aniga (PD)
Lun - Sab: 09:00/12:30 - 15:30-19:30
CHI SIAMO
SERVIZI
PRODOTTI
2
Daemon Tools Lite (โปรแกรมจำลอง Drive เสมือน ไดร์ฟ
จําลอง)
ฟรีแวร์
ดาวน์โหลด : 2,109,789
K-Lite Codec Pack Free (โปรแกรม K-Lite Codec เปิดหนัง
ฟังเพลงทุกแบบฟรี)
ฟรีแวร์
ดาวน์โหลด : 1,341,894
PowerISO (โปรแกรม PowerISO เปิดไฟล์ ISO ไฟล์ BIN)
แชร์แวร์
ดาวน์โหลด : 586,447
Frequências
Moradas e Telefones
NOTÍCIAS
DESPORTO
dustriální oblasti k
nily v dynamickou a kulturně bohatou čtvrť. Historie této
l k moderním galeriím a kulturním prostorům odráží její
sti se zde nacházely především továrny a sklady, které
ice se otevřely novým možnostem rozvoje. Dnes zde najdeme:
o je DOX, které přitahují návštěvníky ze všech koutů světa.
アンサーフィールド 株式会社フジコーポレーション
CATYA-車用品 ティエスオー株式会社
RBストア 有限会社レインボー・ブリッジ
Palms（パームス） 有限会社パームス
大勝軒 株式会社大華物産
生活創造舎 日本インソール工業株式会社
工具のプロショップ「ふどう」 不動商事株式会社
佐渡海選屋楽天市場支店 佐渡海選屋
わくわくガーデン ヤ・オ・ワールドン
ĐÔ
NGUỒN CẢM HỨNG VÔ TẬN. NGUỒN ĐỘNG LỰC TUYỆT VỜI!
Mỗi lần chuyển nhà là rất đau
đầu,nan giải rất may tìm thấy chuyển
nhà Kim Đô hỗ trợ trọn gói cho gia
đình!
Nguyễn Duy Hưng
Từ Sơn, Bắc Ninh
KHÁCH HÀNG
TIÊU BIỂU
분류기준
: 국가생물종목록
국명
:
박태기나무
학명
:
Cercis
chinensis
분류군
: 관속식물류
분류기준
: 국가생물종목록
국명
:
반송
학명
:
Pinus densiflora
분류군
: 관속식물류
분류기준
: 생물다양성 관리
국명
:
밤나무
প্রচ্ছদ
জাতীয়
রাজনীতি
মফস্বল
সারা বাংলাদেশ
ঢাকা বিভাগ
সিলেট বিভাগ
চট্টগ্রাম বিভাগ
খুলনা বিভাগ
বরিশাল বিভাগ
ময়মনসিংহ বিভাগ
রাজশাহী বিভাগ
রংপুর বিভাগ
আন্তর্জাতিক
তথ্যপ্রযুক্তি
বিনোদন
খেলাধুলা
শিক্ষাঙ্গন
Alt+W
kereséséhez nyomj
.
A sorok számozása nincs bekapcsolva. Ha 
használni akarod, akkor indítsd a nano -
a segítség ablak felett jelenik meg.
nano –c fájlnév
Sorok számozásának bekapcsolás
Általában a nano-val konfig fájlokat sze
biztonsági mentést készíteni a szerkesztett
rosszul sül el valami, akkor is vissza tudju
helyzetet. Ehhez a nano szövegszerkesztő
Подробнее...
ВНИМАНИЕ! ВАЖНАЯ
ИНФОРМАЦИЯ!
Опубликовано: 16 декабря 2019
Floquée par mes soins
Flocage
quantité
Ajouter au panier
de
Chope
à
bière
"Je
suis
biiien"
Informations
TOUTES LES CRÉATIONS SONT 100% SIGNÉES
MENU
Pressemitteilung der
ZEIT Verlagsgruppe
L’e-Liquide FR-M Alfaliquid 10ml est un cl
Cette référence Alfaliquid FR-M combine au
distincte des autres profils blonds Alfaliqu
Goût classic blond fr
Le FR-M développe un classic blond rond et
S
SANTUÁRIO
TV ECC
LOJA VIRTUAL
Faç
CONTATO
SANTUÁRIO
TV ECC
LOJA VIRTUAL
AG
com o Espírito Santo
○ ○ ○ ○ ○
(Brief):
Recast the text of all the records above as a JSON list of strings, with one string for each line and blank lines omitted.

(Response box):
[
  "aniga (PD)",
  "Lun - Sab: 09:00/12:30 - 15:30-19:30",
  "CHI SIAMO",
  "SERVIZI",
  "PRODOTTI",
  "2",
  "Daemon Tools Lite (โปรแกรมจำลอง Drive เสมือน ไดร์ฟ",
  "จําลอง)",
  "ฟรีแวร์",
  "ดาวน์โหลด : 2,109,789",
  "K-Lite Codec Pack Free (โปรแกรม K-Lite Codec เปิดหนัง",
  "ฟังเพลงทุกแบบฟรี)",
  "ฟรีแวร์",
  "ดาวน์โหลด : 1,341,894",
  "PowerISO (โปรแกรม PowerISO เปิดไฟล์ ISO ไฟล์ BIN)",
  "แชร์แวร์",
  "ดาวน์โหลด : 586,447",
  "Frequências",
  "Moradas e Telefones",
  "NOTÍCIAS",
  "DESPORTO",
  "dustriální oblasti k",
  "nily v dynamickou a kulturně bohatou čtvrť. Historie této",
  "l k moderním galeriím a kulturním prostorům odráží její",
  "sti se zde nacházely především továrny a sklady, které",
  "ice se otevřely novým možnostem rozvoje. Dnes zde najdeme:",
  "o je DOX, které přitahují návštěvníky ze všech koutů světa.",
  "アンサーフィールド 株式会社フジコーポレーション",
  "CATYA-車用品 ティエスオー株式会社",
  "RBストア 有限会社レインボー・ブリッジ",
  "Palms（パームス） 有限会社パームス",
  "大勝軒 株式会社大華物産",
  "生活創造舎 日本インソール工業株式会社",
  "工具のプロショップ「ふどう」 不動商事株式会社",
  "佐渡海選屋楽天市場支店 佐渡海選屋",
  "わくわくガーデン ヤ・オ・ワールドン",
  "ĐÔ",
  "NGUỒN CẢM HỨNG VÔ TẬN. NGUỒN ĐỘNG LỰC TUYỆT VỜI!",
  "Mỗi lần chuyển nhà là rất đau",
  "đầu,nan giải rất may tìm thấy chuyển",
  "nhà Kim Đô hỗ trợ trọn gói cho gia",
  "đình!",
  "Nguyễn Duy Hưng",
  "Từ Sơn, Bắc Ninh",
  "KHÁCH HÀNG",
  "TIÊU BIỂU",
  "분류기준",
  ": 국가생물종목록",
  "국명",
  ":",
  "박태기나무",
  "학명",
  ":",
  "Cercis",
  "chinensis",
  "분류군",
  ": 관속식물류",
  "분류기준",
  ": 국가생물종목록",
  "국명",
  ":",
  "반송",
  "학명",
  ":",
  "Pinus densiflora",
  "분류군",
  ": 관속식물류",
  "분류기준",
  ": 생물다양성 관리",
  "국명",
  ":",
  "밤나무",
  "প্রচ্ছদ",
  "জাতীয়",
  "রাজনীতি",
  "মফস্বল",
  "সারা বাংলাদেশ",
  "ঢাকা বিভাগ",
  "সিলেট বিভাগ",
  "চট্টগ্রাম বিভাগ",
  "খুলনা বিভাগ",
  "বরিশাল বিভাগ",
  "ময়মনসিংহ বিভাগ",
  "রাজশাহী বিভাগ",
  "রংপুর বিভাগ",
  "আন্তর্জাতিক",
  "তথ্যপ্রযুক্তি",
  "বিনোদন",
  "খেলাধুলা",
  "শিক্ষাঙ্গন",
  "Alt+W",
  "kereséséhez nyomj",
  ".",
  "A sorok számozása nincs bekapcsolva. Ha ",
  "használni akarod, akkor indítsd a nano -",
  "a segítség ablak felett jelenik meg.",
  "nano –c fájlnév",
  "Sorok számozásának bekapcsolás",
  "Általában a nano-val konfig fájlokat sze",
  "biztonsági mentést készíteni a szerkesztett",
  "rosszul sül el valami, akkor is vissza tudju",
  "helyzetet. Ehhez a nano szövegszerkesztő",
  "Подробнее...",
  "ВНИМАНИЕ! ВАЖНАЯ",
  "ИНФОРМАЦИЯ!",
  "Опубликовано: 16 декабря 2019",
  "Floquée par mes soins",
  "Flocage",
  "quantité",
  "Ajouter au panier",
  "de",
  "Chope",
  "à",
  "bière",
  "\"Je",
  "suis",
  "biiien\"",
  "Informations",
  "TOUTES LES CRÉATIONS SONT 100% SIGNÉES",
  "MENU",
  "Pressemitteilung der",
  "ZEIT Verlagsgruppe",
  "L’e-Liquide FR-M Alfaliquid 10ml est un cl",
  "Cette référence Alfaliquid FR-M combine au",
  "distincte des autres profils blonds Alfaliqu",
  "Goût classic blond fr",
  "Le FR-M développe un classic blond rond et",
  "S",
  "SANTUÁRIO",
  "TV ECC",
  "LOJA VIRTUAL",
  "Faç",
  "CONTATO",
  "SANTUÁRIO",
  "TV ECC",
  "LOJA VIRTUAL",
  "AG",
  "com o Espírito Santo"
]